Nachbarschaftliche Gemeinschaftsarbeit in der Galerie, Freiraumwunder/ Jupp Tautfest

Positive Entwicklungen für ein positives Zukunftsbild zulassen

Welches Potential sich in einer einzigen Nachbarschaft finden lässt und wie solche Initiativen dieses bündeln können, wird am Beispiel des Freiraumwunders deutlich. Diese Dynamik will das Freiraumwunder auch in den öffentlichen Raum tragen. Klar ist: Unsere heutigen Denkweisen darüber, wie wir den öffentlichen Raum für uns nutzen wollen, sind nicht in Stein gemeißelt. Eine Möglichkeit wäre es, ihn wieder mehr als Ort der Begegnung und des Austauschs zu denken. Das sei auch die Grundlage einer funktionierenden Demokratie, erklärt Jennifer Hansen. Daher müssten wir uns die Frage stellen: Unter welchen Voraussetzungen kann der öffentliche Raum diese Qualitäten erfüllen?

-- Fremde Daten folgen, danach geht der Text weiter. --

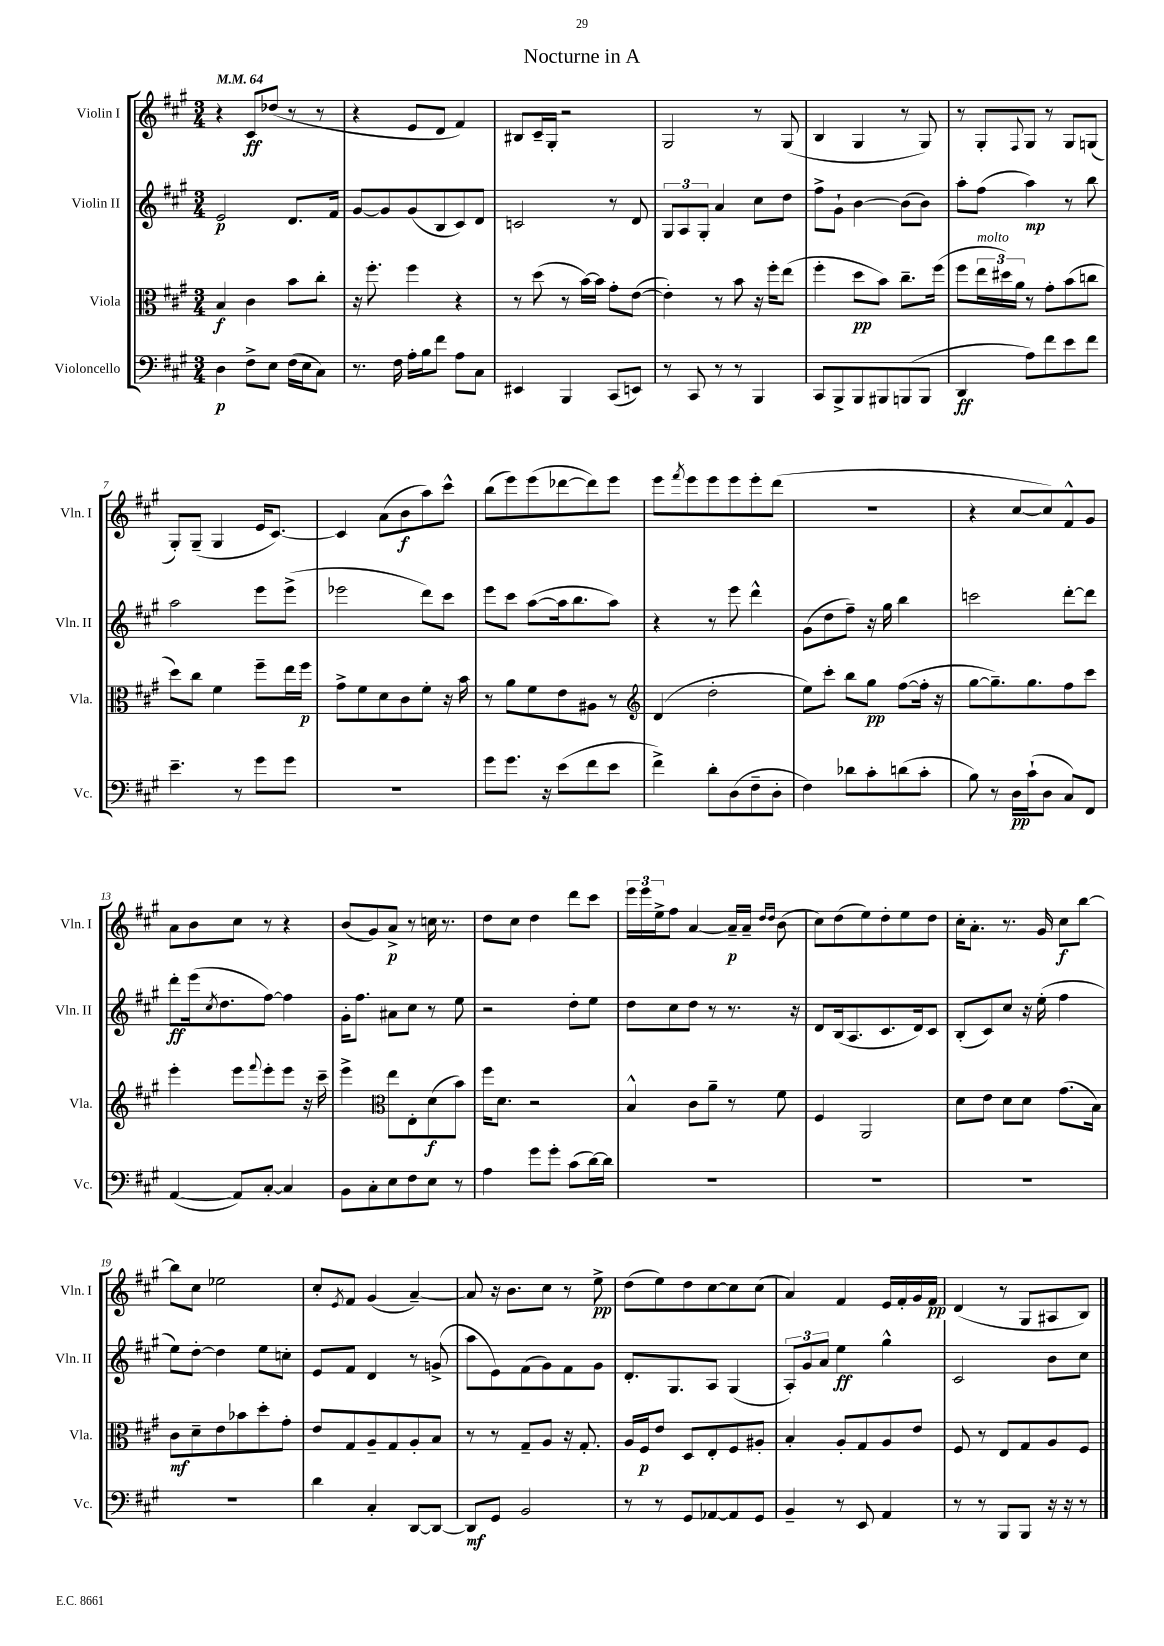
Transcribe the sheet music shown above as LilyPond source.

Schaufenster der Werkstatt, Freiraumwunder

Genau an dieser Thematik dockt das Freiraumwunder an und schafft einen Raum, um über diese Voraussetzungen nachzudenken. Seine positive Botschaft und sein bunter Auftritt schaffen Irritation, und regen einen Dialog an, der möglichst viele Menschen miteinbindet. Das Freiraumwunder schafft diese Momente besonders durch spontane Happenings, die sich aus der Dynamik der Nachbarschaft ergeben, indem verschiedene Menschen mit verschiedenen Potentialen aufeinandertreffen und diese als gegenseitige Bereicherung zu nutzen wissen. Kurz: Das Freiraumwunder stellt einen konkreten Ort bereit, auf dem Menschen sich begegnen und ins Gespräch kommen. Damit macht es mögliche positive Entwicklungen direkt erlebbar. Irritation braucht es, um alte Muster aufzubrechen. Menschen entdecken so den geschaffenen Raum neu und sprechen über ihre unterschiedlichen Bedürfnisse, die diesen Raum besetzen können. Dafür wird das Freiraumwunder dort aufgestellt wo eine Parklücke ist.

Das Freiraumwunder im Einsatz

Durch all den Einsatz der Beteiligten ist das Freiraumwunder mittlerweile startbereit und macht in den Berliner Straßen „mit bunter Irritation“ auf sich aufmerksam. So war es schon auf unterschiedlichen Demonstrationen unterwegs wie z.B. zur Demo zum Autogipfel am 05. Mai 2020. Auch bei den in Berlin durch die Corona-Pandemie erforderlichen temporären Spielstraßen hat es regelmäßige Auftritte und erfreut Kinder wie Erwachsene mit seiner Anwesenheit. Auch Anwohner*innen oder Einzelhändler*innen können das kleine Gefährt nicht nur für sich nutzen, sondern auch Verantwortung für die Instandhaltung übernehmen. Letztendlich entsteht über der Umsetzung des Projektes eine Gemeinschaft, die zusammenwächst und Raum bietet für gesellschaftliche Teilhabe und einen offenen Diskurs.